___ Records for the task ___

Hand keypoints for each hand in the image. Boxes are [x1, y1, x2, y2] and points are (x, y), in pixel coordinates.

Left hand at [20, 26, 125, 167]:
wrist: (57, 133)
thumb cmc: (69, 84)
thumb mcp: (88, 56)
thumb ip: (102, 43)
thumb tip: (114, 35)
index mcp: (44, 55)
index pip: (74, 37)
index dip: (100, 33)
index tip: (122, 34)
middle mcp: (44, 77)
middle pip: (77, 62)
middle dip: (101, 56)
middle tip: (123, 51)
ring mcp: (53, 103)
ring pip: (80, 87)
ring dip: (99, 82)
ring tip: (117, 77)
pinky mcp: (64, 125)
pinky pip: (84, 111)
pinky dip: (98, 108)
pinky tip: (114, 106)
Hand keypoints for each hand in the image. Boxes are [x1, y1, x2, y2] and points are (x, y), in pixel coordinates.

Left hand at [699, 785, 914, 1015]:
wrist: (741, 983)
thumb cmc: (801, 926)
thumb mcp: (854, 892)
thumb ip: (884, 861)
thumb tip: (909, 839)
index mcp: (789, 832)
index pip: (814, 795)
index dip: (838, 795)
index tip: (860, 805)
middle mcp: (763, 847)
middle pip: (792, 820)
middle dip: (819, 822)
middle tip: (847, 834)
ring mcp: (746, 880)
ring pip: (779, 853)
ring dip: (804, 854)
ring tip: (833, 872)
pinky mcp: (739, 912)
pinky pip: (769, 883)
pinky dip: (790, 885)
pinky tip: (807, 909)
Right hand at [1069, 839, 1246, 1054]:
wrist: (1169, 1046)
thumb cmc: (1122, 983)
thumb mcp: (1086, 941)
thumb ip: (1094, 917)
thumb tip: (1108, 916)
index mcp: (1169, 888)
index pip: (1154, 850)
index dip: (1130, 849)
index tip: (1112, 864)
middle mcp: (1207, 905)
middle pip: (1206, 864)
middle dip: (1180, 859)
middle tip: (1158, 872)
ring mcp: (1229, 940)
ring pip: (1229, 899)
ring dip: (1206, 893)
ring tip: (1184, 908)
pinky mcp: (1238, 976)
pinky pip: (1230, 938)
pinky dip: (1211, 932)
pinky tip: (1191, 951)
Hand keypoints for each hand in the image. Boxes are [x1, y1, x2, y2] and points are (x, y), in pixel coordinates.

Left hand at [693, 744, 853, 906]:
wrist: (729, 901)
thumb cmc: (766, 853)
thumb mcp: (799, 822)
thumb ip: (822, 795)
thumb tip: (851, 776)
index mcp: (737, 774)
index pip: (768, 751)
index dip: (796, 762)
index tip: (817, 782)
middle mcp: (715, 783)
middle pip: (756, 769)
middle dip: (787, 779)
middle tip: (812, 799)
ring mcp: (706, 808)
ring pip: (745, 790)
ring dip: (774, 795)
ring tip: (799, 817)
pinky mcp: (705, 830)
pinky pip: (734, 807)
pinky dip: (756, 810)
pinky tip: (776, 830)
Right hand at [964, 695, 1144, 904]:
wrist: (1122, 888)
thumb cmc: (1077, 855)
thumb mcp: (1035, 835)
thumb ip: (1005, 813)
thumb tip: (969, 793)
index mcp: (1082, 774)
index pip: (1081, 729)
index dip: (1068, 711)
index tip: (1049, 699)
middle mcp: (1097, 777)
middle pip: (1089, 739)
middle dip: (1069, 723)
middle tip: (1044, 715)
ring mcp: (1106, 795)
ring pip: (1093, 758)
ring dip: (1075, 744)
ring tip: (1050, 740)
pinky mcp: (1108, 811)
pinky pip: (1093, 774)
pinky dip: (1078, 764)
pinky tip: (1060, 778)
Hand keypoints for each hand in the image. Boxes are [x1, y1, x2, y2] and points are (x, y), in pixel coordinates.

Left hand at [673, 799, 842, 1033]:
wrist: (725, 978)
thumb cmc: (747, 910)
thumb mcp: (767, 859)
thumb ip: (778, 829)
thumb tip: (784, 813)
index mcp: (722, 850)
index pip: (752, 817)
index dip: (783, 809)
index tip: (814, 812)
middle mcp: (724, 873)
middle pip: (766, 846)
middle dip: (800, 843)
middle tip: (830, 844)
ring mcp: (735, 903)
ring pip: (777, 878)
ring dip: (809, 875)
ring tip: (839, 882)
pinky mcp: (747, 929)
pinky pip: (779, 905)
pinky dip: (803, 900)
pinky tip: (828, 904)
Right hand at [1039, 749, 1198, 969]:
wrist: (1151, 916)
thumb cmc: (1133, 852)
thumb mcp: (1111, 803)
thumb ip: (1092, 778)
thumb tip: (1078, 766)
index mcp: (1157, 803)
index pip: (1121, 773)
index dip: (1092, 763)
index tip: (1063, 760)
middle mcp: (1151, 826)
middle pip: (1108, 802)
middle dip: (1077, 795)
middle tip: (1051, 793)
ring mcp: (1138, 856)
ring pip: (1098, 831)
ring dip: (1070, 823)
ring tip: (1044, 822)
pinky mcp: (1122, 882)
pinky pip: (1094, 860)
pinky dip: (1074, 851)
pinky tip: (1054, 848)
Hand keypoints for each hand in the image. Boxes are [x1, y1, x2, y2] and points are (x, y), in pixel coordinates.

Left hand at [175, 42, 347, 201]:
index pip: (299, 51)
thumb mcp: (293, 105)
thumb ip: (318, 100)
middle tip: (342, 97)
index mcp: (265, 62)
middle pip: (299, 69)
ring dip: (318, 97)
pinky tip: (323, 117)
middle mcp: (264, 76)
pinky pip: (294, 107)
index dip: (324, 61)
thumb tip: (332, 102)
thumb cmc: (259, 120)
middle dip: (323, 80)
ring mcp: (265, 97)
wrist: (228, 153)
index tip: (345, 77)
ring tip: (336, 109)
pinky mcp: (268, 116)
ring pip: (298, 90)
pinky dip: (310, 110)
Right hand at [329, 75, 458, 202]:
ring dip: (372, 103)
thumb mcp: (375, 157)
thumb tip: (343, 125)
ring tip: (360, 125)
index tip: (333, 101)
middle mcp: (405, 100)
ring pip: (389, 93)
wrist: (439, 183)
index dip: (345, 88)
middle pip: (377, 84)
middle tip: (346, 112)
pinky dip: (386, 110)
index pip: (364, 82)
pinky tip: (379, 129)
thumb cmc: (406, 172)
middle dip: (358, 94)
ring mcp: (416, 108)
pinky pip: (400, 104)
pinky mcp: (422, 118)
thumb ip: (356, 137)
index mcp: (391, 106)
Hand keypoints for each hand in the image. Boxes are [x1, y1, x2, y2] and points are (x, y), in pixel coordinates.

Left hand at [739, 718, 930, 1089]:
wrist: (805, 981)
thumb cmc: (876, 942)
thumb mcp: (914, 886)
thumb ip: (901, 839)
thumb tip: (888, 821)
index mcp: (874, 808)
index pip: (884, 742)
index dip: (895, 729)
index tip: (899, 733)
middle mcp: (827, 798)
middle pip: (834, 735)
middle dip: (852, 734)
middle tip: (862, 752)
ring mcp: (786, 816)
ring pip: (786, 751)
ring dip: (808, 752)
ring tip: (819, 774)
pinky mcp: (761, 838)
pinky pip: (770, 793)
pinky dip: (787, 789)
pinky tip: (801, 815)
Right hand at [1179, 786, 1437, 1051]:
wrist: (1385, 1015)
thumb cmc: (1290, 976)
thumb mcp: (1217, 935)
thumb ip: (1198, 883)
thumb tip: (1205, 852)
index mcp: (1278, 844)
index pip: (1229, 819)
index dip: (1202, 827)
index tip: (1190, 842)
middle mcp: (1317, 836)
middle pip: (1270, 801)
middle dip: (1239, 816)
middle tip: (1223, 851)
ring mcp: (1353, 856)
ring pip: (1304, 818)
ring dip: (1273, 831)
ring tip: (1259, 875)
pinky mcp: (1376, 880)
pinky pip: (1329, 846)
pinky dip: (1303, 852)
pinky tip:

___

Task instructions = Please repeat each line from the one with "index tip: (1190, 842)" through the last line of the data above, and add nothing.

Output for this task =
index tip: (1190, 842)
middle mcp: (1317, 836)
middle pip: (1270, 801)
middle dip: (1239, 816)
middle tip: (1223, 851)
ring mcp: (1353, 856)
ring pip: (1304, 818)
ring dip: (1273, 831)
ring tip: (1259, 875)
pinky mcp: (1376, 880)
pinky pip: (1329, 846)
pinky dip: (1303, 852)
pinky tip:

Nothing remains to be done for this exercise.